Por Eduardo Bueno
Essa nuvem de pingos, de bátegas, de gotas esvoaçantes reflete, como nos cacos de um espelho partido, uma miríade de raios solares multicores, formando uma sequência de arco-íris em miniatura – milhares deles. São como lágrimas coloridas pairando sobre uma paisagem selvagem e verdejante. Estarrecido e atônito, literalmente boquiaberto nesse vale retumbante, o visitante se deixa embalar e envolver por uma sucessão de visões e devaneios. E se põe a refletir no que haverá de ter pensado o primeiro ser humano que, após árduos anos de labuta e decepções, ousou chamar aquela cascata de sua. E que deu – ainda que por um período – seu nome a ela: Cascata Wasem.
Sim, depois de ter sido e antes de voltar a ser “do Caracol”, essa estrepitosa queda d´água foi chamada de cascata Wasem. E não parece improvável que, contemplando-a de seu úmido e lodoso sopé, ao fundo da arena pedregosa onde a queda d´água se atira com a fúria de quem persegue um destino inevitável, Guilherme Wasem tenha mergulhado em conjecturas e quimeras, vendo projetar-se na tênue cortina multicor daquelas gotículas esvoaçantes, toda sua vida girando num caleidoscópio de imagens cambiantes, estilhaços de memórias, momentos de esperança frequentemente corroídos pela desilusão, sonhos desfeitos como respingos esborrachando-se de encontro à firmeza dos rochedos.
Uma queda, seguida de uma nova queda.
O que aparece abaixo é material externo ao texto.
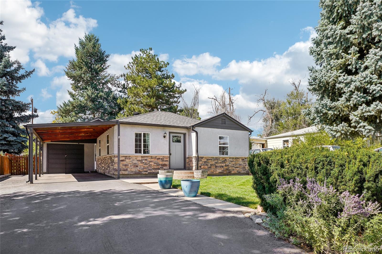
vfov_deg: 59.5
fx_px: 223
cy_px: 127
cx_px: 191
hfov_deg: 81.2
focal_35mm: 21
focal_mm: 14
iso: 100
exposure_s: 1/250
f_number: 8
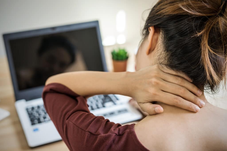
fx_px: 315
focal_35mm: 50
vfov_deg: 27.0
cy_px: 76
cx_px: 114
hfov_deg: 39.6
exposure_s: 1/30
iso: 200
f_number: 3.5
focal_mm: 50
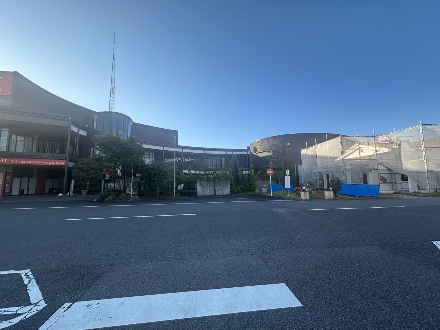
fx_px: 178
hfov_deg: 102.1
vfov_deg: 85.7
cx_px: 220
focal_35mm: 14
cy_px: 165
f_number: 2.2
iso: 40
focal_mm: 2.22
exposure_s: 1/947
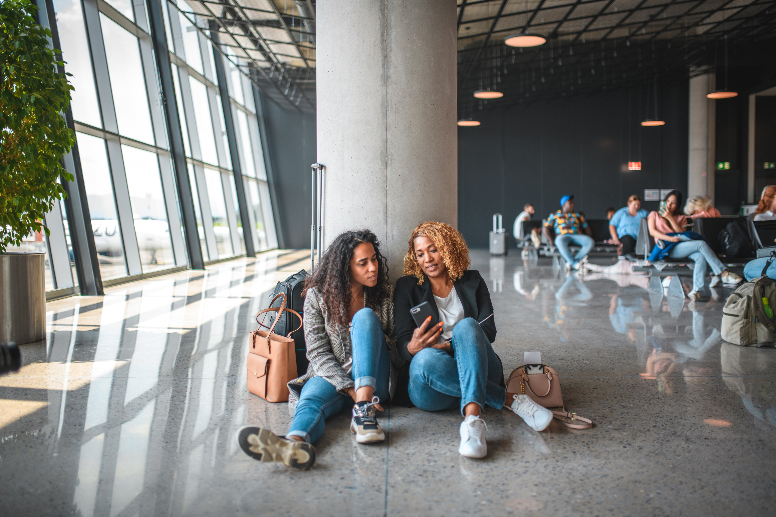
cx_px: 388
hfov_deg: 54.4
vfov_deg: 37.9
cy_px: 258
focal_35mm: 35
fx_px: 754
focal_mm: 35
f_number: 1.6
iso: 100
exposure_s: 1/250
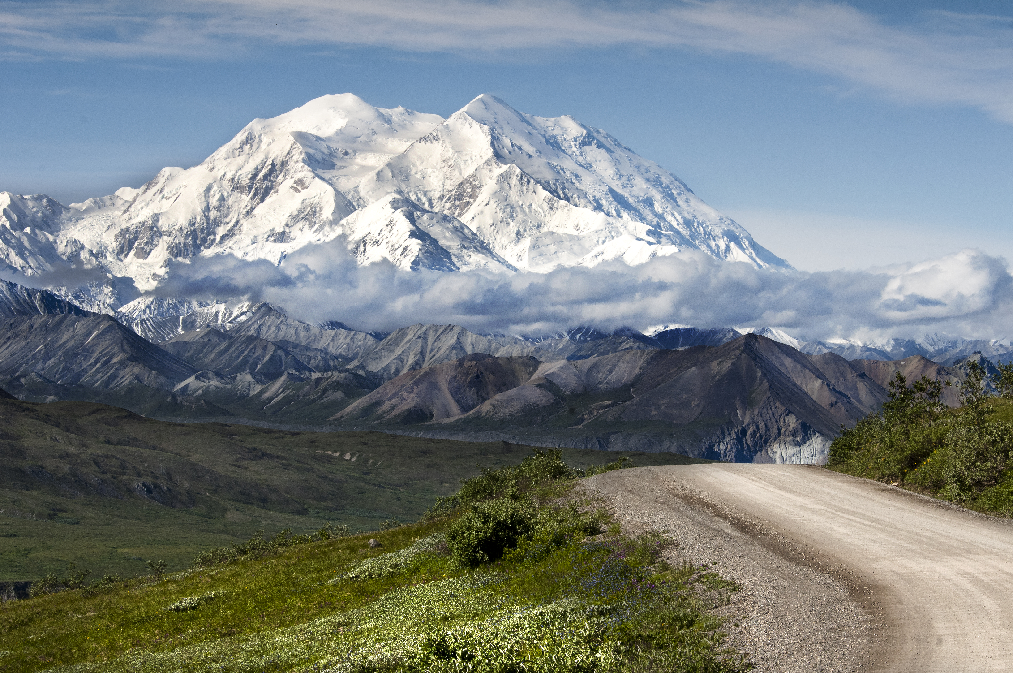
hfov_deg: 17.1
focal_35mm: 120
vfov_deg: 11.4
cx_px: 506
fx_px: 3373
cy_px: 336
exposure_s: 1/400
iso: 400
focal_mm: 80
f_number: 18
Até que a luz voltasse a rebrilhar.
Afinal, não restam dúvidas de que, até ter uma terra para chamar de sua – e justamente aquela terra, junto com aquelas águas e aquela cascata –, Guilherme Wasem levara uma existência errante e inconstante, repleta de altos e baixos, como se imitasse a trilha que conduz ao sopé da cascata. Aliás, se sua vida fosse um rio, correria sinuosa como o arroio Caracol, que desenha seus volteios lá em cima, na porção superior do planalto, antes de despencar no abismo. O abismo no fundo do vale à beira do qual Wasem enfim encontraria um lar e poderia fincar raízes, depois de ser escorraçado dos campos altos.
O vale da Lageana, onde ele renasceu – e onde Canela viveria seus primórdios.